April Underwood, BHP ’01, is Director of Product for Twitter. She leads product strategy focused on harnessing the power of Twitter’s data through a diverse ecosystem of partners and developers. April previously led product management, product marketing and business development teams at Twitter, focused on advertising products and Twitter’s API. Before joining Twitter, April held product roles at Weatherbill (Climate Corp), Google and Travelocity, and was a software engineer at Travelocity and Intel.
Tell me about your career path and how you ended up at Twitter.
After I left McCombs I moved to Oregon where I took a role as a software engineer at Intel, where I worked on internal software. I found I wanted to work more on a consumer-basing product, and I missed my family and friends in Texas, so in 2002 I took an opportunity with Travelocity in Dallas. I joined as an engineer, but my McCombs background made me well-suited for a variety of tasks aside from writing code. I was soon asked to be the point of contact on the technical side working with partners like Yahoo! and AOL. I transitioned into a product management role building out a platform to allow Travelocity to power travel experiences on more partner websites. I left in 2005 to get my MBA from Haas at University of California at Berkeley after which I went to work for Google. At Google, I worked on scaling how we brought new types of content to products like Google Maps and Product Search, and how to monetize those Google properties with advertising. After a few years of learning within Google, I was eager to take my experience to a startup, and I spent some time at a small startup. Unexpectedly, I got a chance to join Twitter (a product I already loved and a team I admired), and I took the leap. McCombs opened the door to the early roles in my career, which have consequently led to my current role at Twitter for the past 4 years.
When you were in school, Twitter didn’t even exist.

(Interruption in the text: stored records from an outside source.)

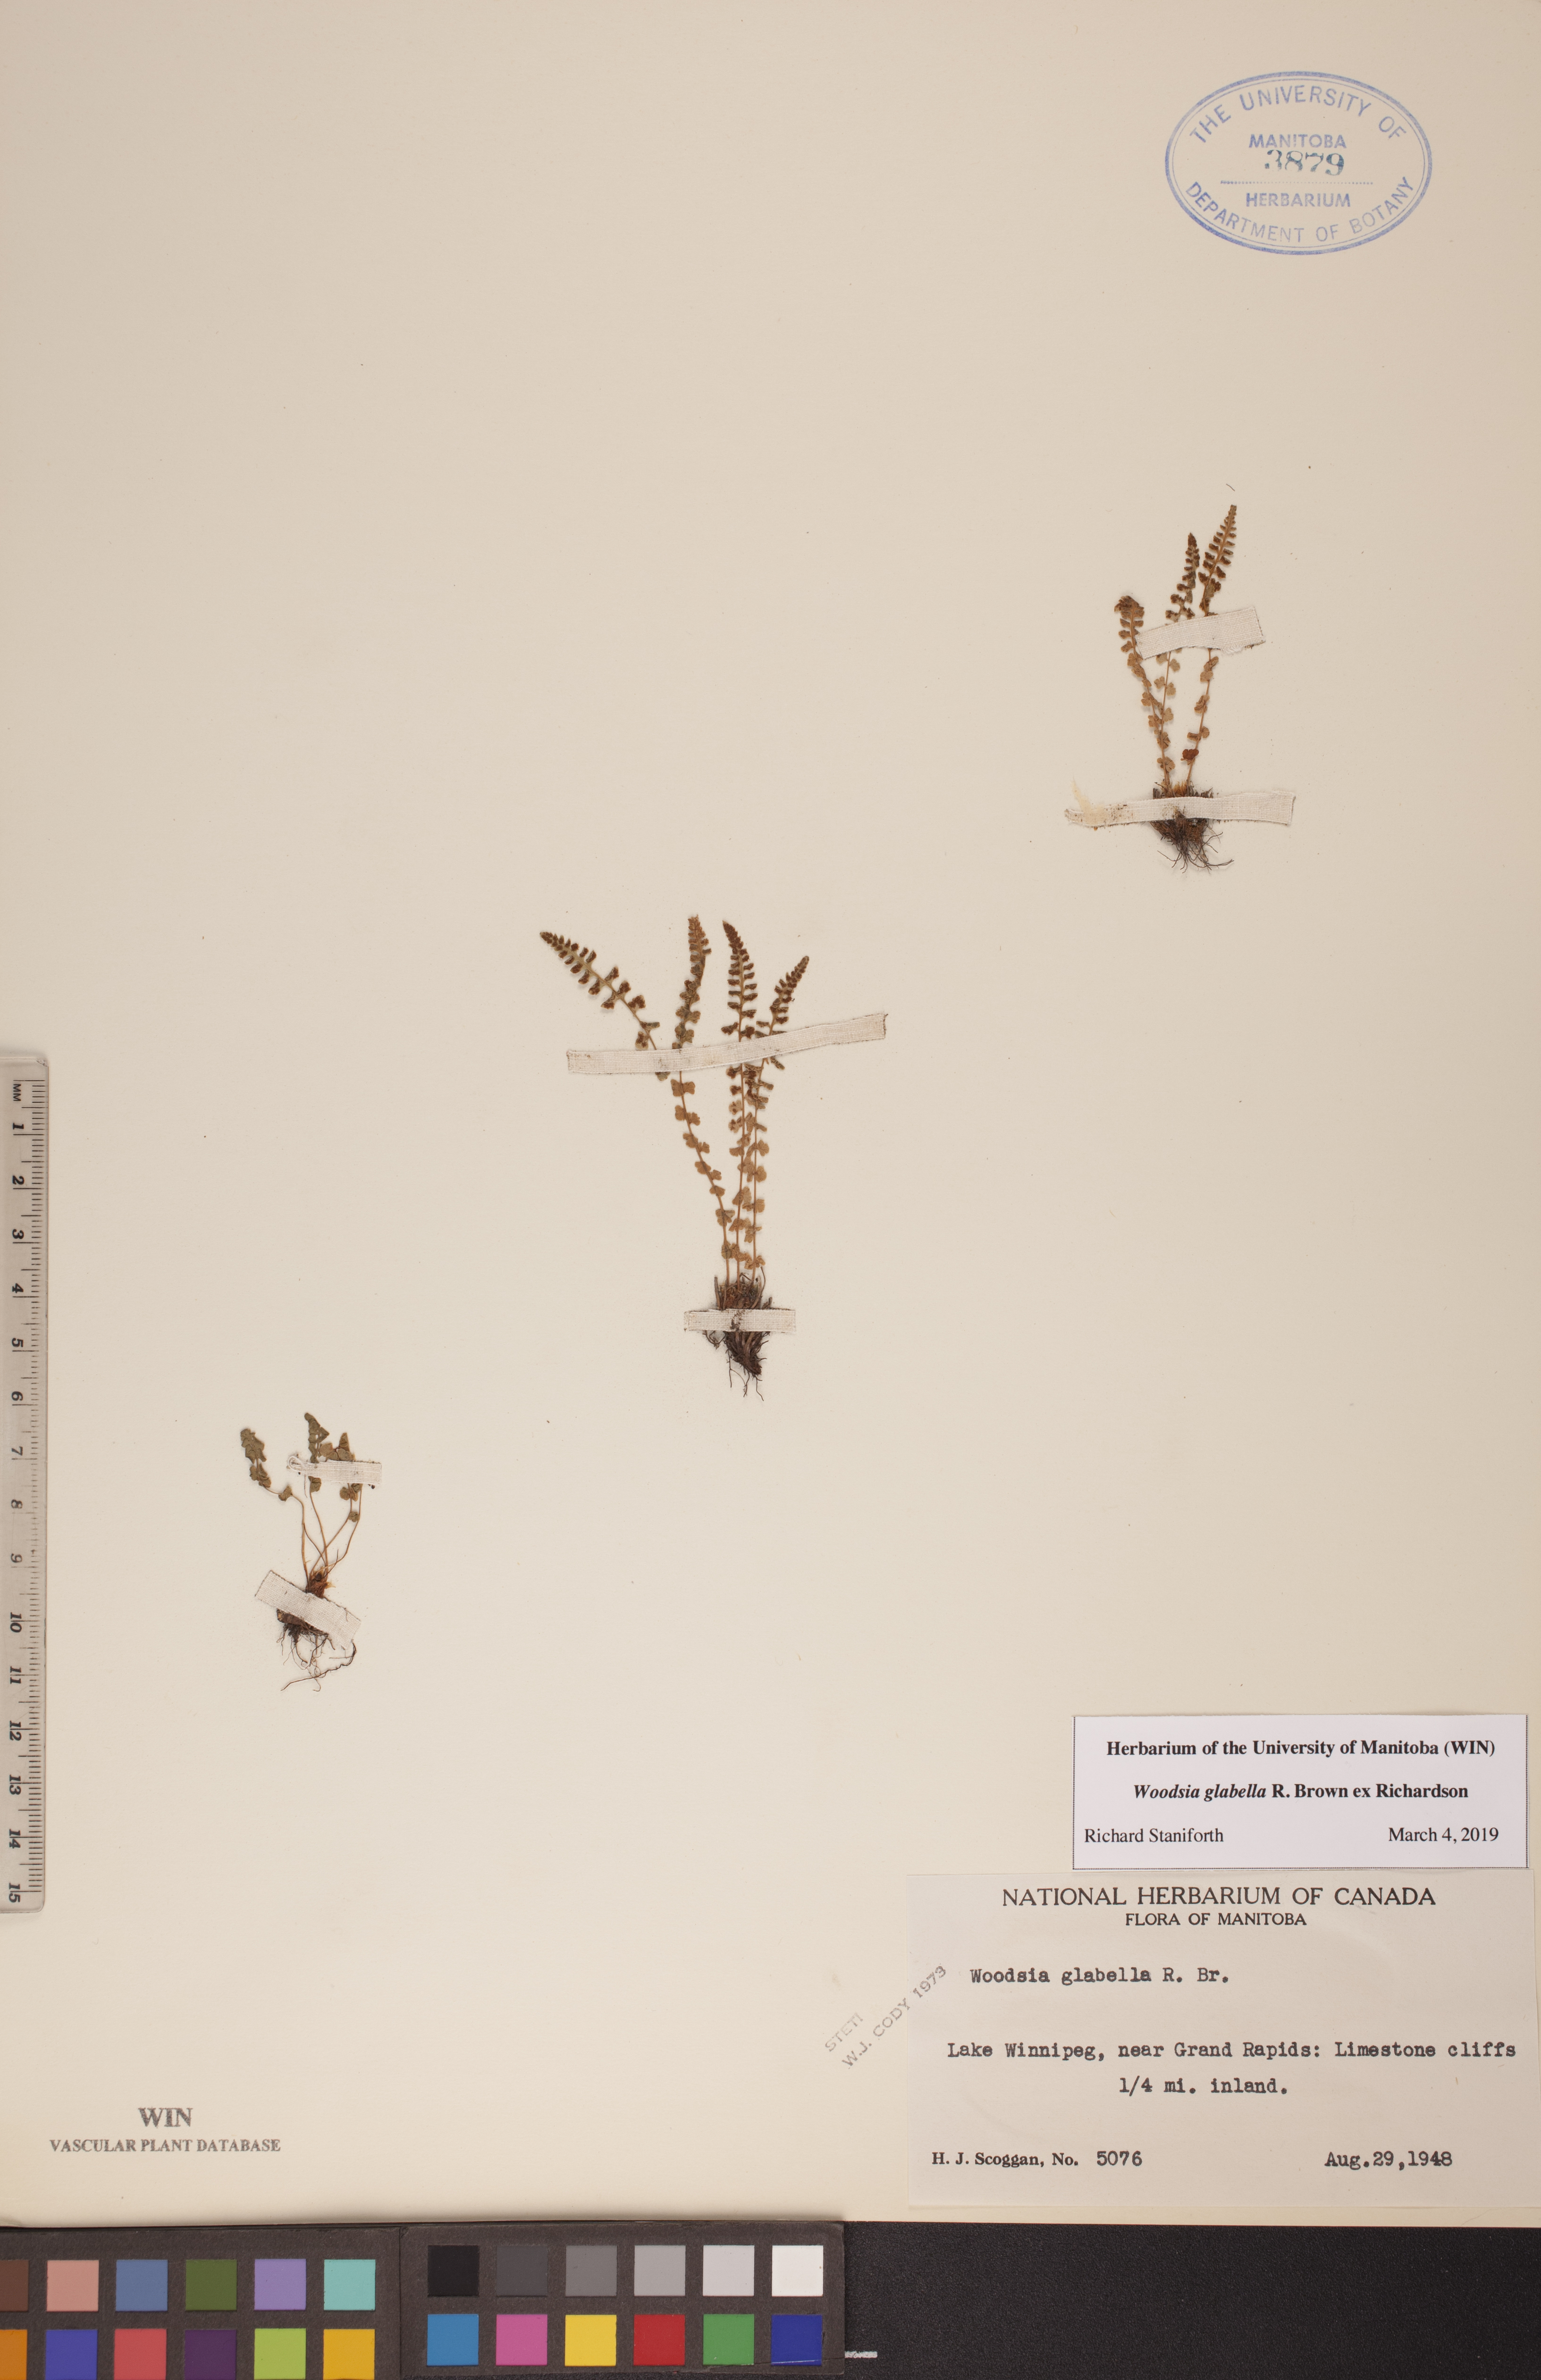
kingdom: Plantae
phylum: Tracheophyta
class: Polypodiopsida
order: Polypodiales
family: Woodsiaceae
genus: Woodsia
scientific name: Woodsia glabella
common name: Smooth woodsia
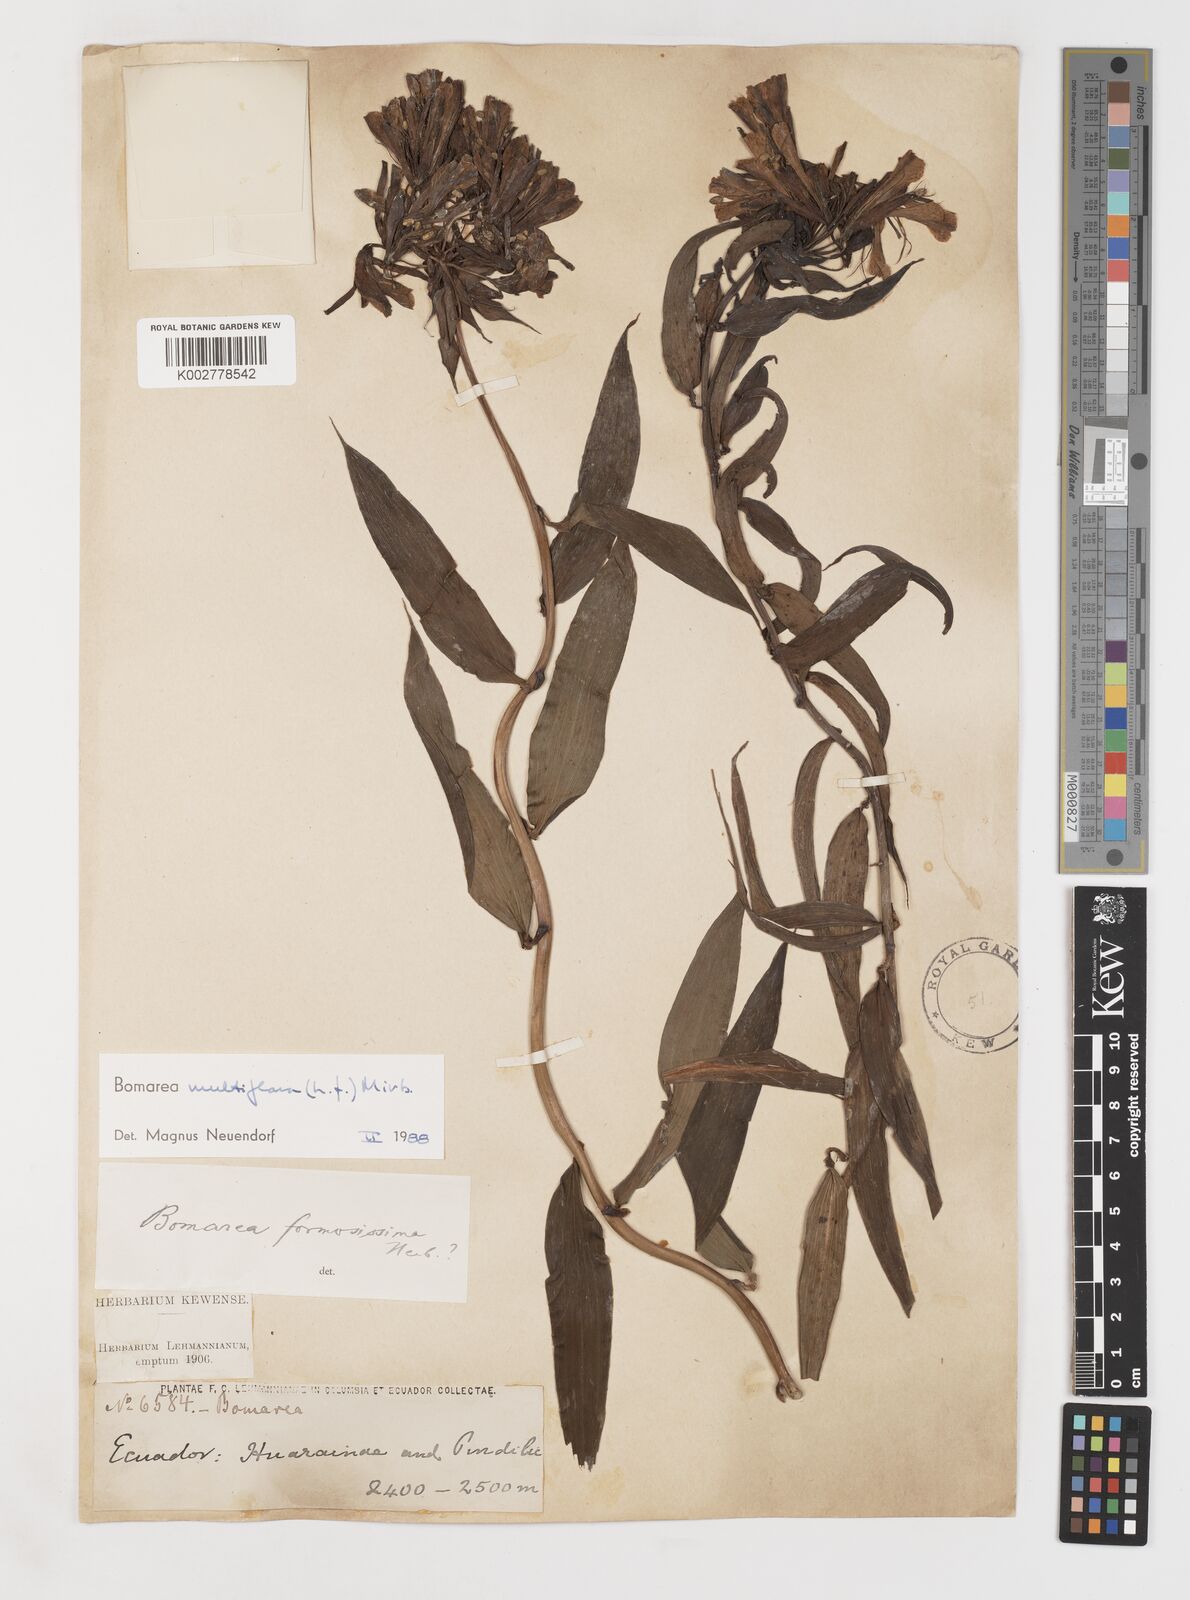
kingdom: Plantae
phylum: Tracheophyta
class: Liliopsida
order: Liliales
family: Alstroemeriaceae
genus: Bomarea
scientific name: Bomarea multiflora
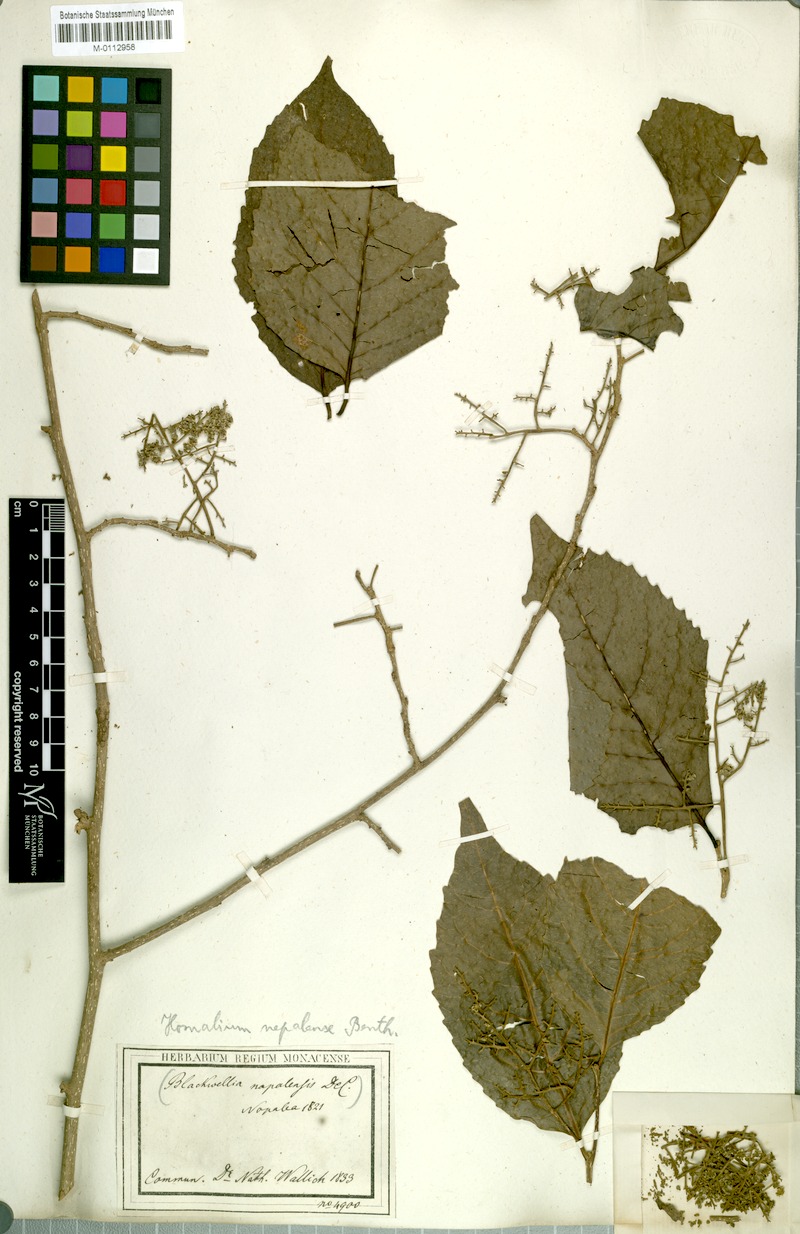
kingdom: Plantae
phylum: Tracheophyta
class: Magnoliopsida
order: Malpighiales
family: Salicaceae
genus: Homalium
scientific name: Homalium nepalense
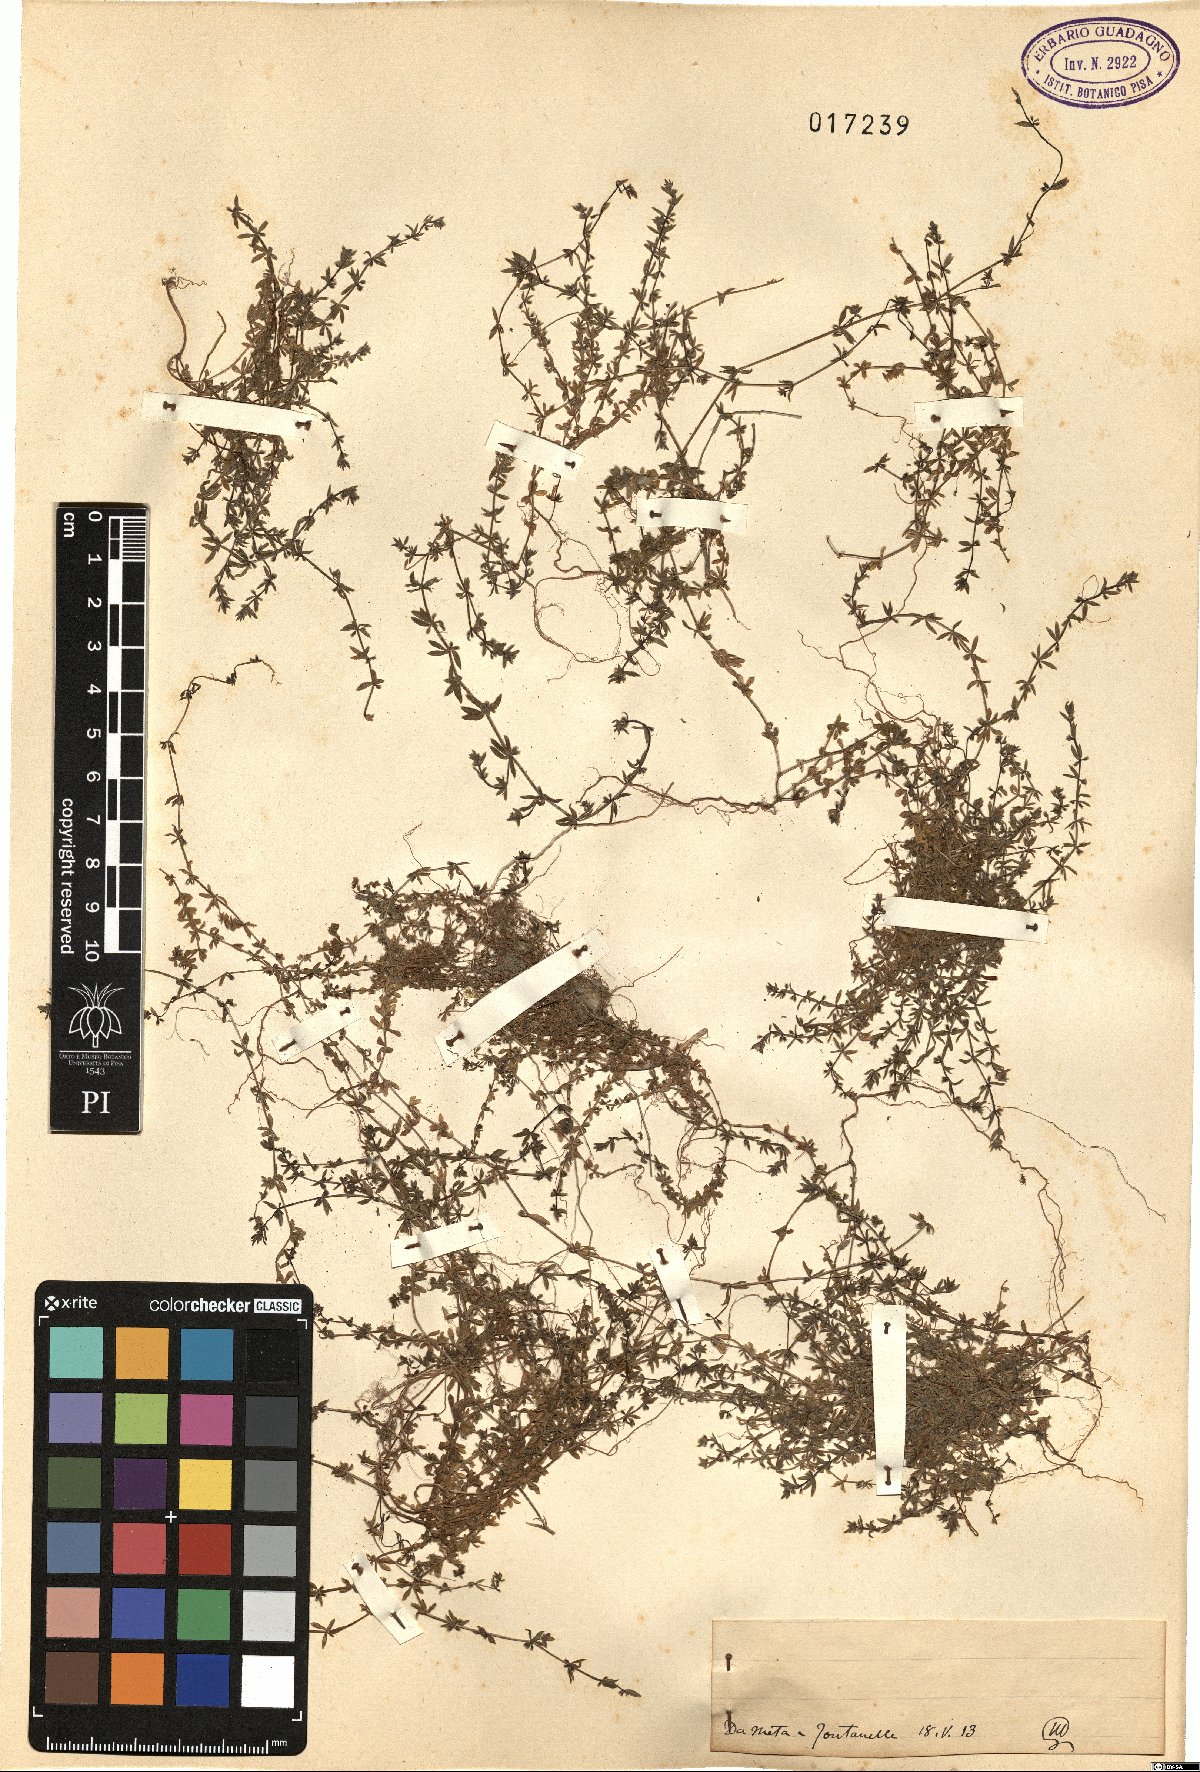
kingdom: Plantae
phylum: Tracheophyta
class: Magnoliopsida
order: Gentianales
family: Rubiaceae
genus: Galium
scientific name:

Where did you think your career was going to go back then?
I graduated as the dot-com bubble was bursting in 2001 and it was a tough time in the job market. The first decision I made was that I wanted to go into an engineering role with the thought that I would go into a management or business role down the road. While I was in school, I had a part-time job working for a company that provided technical support for internet service providers, so I already had some experience in tech. I was pretty sure I would want to work in technology in some way, but the number of and types of opportunities has changed so much since that time. There are different types of products, technologies, and roles now than there were in 2001.
You have held various roles at Twitter. How did those transitions happen and do you have a favorite project you have worked on there?
I joined when Twitter was a much smaller company in 2010. It has been really special to be part of the growth of the company, and it’s given me the opportunity to develop products and teams from scratch. I really enjoy what I am working on right now, which is helping businesses understand how they can use Twitter data to make better decisions. I really enjoy the intersection of partnerships, product and technology — and building platforms. My experience at Twitter just keeps getting better and better as we grow our portfolio of products and more opportunities for leadership emerge. Perhaps even more importantly, I get the chance to work with smart and funny people who are not just co-workers but also friends. That’s a very high priority to me because we work hard and it makes busy or hard weeks less burdensome.
What are the main functions of the role you just moved into?
I run a team of product managers. We identify opportunities that exist, and focus a lot on defining the “why”, “for whom” and “what” of our products. We don’t do this alone – we partner closely with business teams, our engineering team which drives the “how” our products work, and spend time with customers and partners to inform our strategy and plans. We operate as a business within Twitter and have to make hard choices about which opportunities to go after since the possibilities are so unlimited.
What do you enjoy most about your job?
The thing I enjoy most is the scale and uniqueness of our opportunity. With a billion Tweets produced every 2 days, we and our partners have only scratched the surface of what’s possible. I enjoy working on Twitter data because you can think of Tweets as the pulse of humanity. It is amazing to think of what kinds of problems can be solved with our data – some have business impact and some make the world a better place.
How do you think your BHP and Management Information Systems (MIS) degrees have prepared you for your career?
MIS coursework was great preparation for what it is like to work on a team to build software. I learned how structure is required to build process and I learned the communication and interpersonal skills I needed to work well with other people. From the BHP side, I learned to not just focus on what you are building, but on why, who it is for, and ultimately what problems you are trying to solve That breadth of perspective made it possible for me as a 21-year-old new graduate to be able to join strategic conversations and ask the right questions of my peers and leaders in a work setting.
Do you have advice for women going into the technology industry?
For women going to work in any field where they are the minority, I would encourage them to reach out and connect with other women within their company, and that definitely holds true for the technology industry. We have two organizations at Twitter that help women connect with others within the company, and it’s a hugely valuable network (and also a lot of fun). You can start similar groups within your company where they don’t exist. Ask to have coffee with the senior women in your company. Usually they are happy to build those relationships.
What advice do you have for current students in the program?
Number one thing – take a shot at starting a company. I didn’t do it myself, but I think school is a great time to try. Alums, executives, and investors are more willing to help you out while you are a student than they may be after you graduate. For students not looking to make that kind of a leap, I would recommend taking on as many internships as possible. I had two internships and part-time jobs and I learned so much from those experiences. It is the best way to figure out what you like and don’t like.